To help them get that RV, Whitlow started a GoFundMe page to collect donations (

Within a few days, the site raised enough money for them to purchase an RV in Fife for about $900. This was at the beginning of January. The crowdsourcing site is still up and accepting donations as the family still needs help.

Scott, who is from Tallahassee, Fla., said now they have a roof over their heads, a bed and bathroom of their own.

In addition, the family now has a place to put their belongings — the majority of which were donated by members of the Buy Nothing group. Prior to having the RV, Miller and Scott were not able to accept many items because they were carrying everything they owned with them.

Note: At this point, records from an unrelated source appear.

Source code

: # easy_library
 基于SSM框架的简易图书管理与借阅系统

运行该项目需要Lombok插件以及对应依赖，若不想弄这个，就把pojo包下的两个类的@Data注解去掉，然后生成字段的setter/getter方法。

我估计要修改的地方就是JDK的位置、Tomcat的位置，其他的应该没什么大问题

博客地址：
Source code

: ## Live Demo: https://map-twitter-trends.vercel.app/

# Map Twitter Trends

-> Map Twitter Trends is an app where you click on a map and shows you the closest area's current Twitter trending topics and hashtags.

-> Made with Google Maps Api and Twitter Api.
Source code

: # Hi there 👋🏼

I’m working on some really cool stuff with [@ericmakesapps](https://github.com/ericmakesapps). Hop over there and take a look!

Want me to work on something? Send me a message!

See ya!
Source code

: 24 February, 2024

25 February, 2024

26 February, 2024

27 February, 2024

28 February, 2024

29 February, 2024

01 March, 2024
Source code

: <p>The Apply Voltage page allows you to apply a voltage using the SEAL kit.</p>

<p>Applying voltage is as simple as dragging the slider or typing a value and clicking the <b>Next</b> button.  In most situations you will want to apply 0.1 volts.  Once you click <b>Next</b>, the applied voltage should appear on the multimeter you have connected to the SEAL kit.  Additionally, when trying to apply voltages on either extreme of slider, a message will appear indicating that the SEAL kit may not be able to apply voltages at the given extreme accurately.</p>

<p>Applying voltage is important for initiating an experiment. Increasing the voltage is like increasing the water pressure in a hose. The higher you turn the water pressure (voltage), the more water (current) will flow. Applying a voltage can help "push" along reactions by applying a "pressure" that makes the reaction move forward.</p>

“It’s been rough, but we got through it,” Scott said about their experiences so far.

The couple is especially grateful to have the RV because there were a few moments when they were on the street when they thought it would only be a matter of days that the state would take away their daughter. It was just a matter of when, not if, Miller said.

“My daughter has a home now,” he said through tears as the topic is still an emotional one for him.

At four months old, Hailly has come through things well.

“She is the world’s happiest baby,” Miller said.


Miller, Scott and Hailly are now out of the shelter and their RV is in the back parking lot behind Overtake Christian Church, where about a dozen families are staying as they work to get back on their feet.

There are cameras monitoring the lot and police come by on a regular basis to make sure everyone is safe.

In addition, everyone looks out for everyone else.

Whitlow, who visits with the family on a regular basis, said there is a sense of community among people staying there.

Miller and Scott agreed.

People share what they can with each other, whether that is tools, the use of their car to run errands during the day, cooking food or the use of a laptop to watch TV shows. Everyone also looks out for each other, keeping an eye on others’ belongings when they are not there.

Miller said it is hard enough to be in the position they are in at the moment and to try to get through things alone “ain’t going to happen.”

“It takes a whole tribe to get a family off the street,” he said.

So in addition to sharing their belongings, Miller said the families also share information on resources and services. He said they know that just because one agency may not be able to help them, there may be someone else the agency could help.

Another way in which Miller is contributing to the small community behind the church is by starting a small garden in a plot of dirt in the lot so the people staying there in the future will have fresh produce to eat.


Although Miller was raised to always try to help others, it wasn’t until his family’s experiences in the last few months that he has really found the motivation to do more than volunteering with the Salvation Army.

Miller now realizes how difficult it is for someone to try to get their life back together after falling on hard times.

Although things are not perfect for his family yet — he has been unable to work due to mental health issues and they are still waiting to receive his disability benefits — this has not stopped Miller from reaching out to others.

Whitlow said he is often running around town, helping other people in similar situations to find services and other help.

For Miller, his role is obvious. As someone who is working to come out from a tough situation, he said he can help reassure newly homeless parents. In addition to showing them where they can receive the services they need, he can also let them know that their children will not be taken away from them just because they have lost their home — something he would never wish upon any parent.

“There’s a real need for somebody who’s been through it,” he said.